Below is a listing; restate from it, character for character, the lines beginning at the line holding "Breast MRI (dynamic contrast-enhanced), one axial slice." and ending at the line holding "(semi-automatic segmentation, software-assisted", both included.

→ **DATASET EXTRACT**
+---+
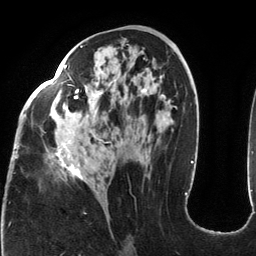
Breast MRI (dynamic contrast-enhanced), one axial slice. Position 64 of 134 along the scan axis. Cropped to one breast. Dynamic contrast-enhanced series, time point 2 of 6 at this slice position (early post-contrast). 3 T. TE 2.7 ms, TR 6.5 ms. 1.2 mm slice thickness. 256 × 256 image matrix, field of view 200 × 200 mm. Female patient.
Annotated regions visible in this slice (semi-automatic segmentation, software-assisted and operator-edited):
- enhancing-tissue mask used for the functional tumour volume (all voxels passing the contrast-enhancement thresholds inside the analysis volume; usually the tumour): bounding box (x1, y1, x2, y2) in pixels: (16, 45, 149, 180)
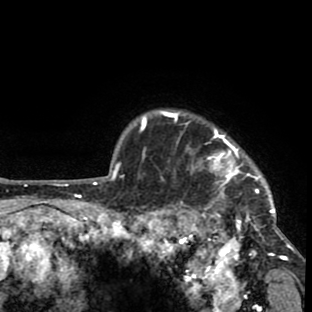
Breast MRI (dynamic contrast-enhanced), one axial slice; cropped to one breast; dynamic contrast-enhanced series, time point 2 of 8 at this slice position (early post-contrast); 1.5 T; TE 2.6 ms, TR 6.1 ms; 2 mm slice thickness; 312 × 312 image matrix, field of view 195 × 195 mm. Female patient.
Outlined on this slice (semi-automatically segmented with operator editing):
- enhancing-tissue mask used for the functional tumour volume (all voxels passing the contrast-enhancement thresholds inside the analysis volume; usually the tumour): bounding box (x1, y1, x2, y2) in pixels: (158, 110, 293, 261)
+---+
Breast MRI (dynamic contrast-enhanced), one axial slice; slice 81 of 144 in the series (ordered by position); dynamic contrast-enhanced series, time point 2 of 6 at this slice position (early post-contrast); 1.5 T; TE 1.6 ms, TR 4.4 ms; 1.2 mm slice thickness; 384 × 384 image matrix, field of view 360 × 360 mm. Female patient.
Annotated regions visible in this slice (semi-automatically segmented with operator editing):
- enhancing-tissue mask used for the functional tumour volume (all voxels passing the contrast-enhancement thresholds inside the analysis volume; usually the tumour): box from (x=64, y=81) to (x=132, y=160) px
+---+
→ **PROBLEM SOLUTION**
Breast MRI (dynamic contrast-enhanced), one axial slice. Position 64 of 134 along the scan axis. Cropped to one breast. Dynamic contrast-enhanced series, time point 2 of 6 at this slice position (early post-contrast). 3 T. TE 2.7 ms, TR 6.5 ms. 1.2 mm slice thickness. 256 × 256 image matrix, field of view 200 × 200 mm. Female patient.
Annotated regions visible in this slice (semi-automatic segmentation, software-assisted and operator-edited):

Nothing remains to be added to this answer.